As he left the bar at the end of the night, he was attacked in the car park and abducted. It is believed he was tortured before being brutally murdered by the IRA. The IRA later put out a statement saying he had been shot. Despite wide-ranging searches at the time, his body has never been found. He was 28.
Captain Nairac was Sir Mike’s captain in the Guards, but was serving as a liaison officer for military intelligence when he was murdered.
Sir Mike told MPs:
“He was a gentleman who, in the boxing ring, broke my nose—the first person to have done so. We still do not know what happened to him. The country owes a debt to our soldiers in Northern Ireland, and particularly to those who have given the utmost for their country. Mr Speaker, is there any way for me to mark 42 years since Captain Robert Nairac gave his life for this country and for the peace of Northern Ireland?”
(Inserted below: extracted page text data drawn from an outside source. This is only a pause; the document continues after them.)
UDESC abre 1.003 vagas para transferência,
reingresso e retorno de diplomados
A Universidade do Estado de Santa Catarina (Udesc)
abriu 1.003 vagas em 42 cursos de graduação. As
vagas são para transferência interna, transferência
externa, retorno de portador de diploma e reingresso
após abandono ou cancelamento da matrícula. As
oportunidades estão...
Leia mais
Speaking afterwards, Sir Mike added:
“To this day nobody has come forward to tell us all what happened to him. The cowards who, almost certainly, tortured him following his abduction and then murdered him in cold blood, know where he lies.
“He, and so many others, gave so much for the peace that Northern Ireland enjoys today. But for Captain Robert Nairac’s family, there cannot be any true peace until they know the truth and can lay him to rest.
“To me, he was most definitely an incredibly brave young man. He was posthumously awarded the George Cross in 1979. It is time he was able to rest in peace and there should be a permanent memorial to him in London.”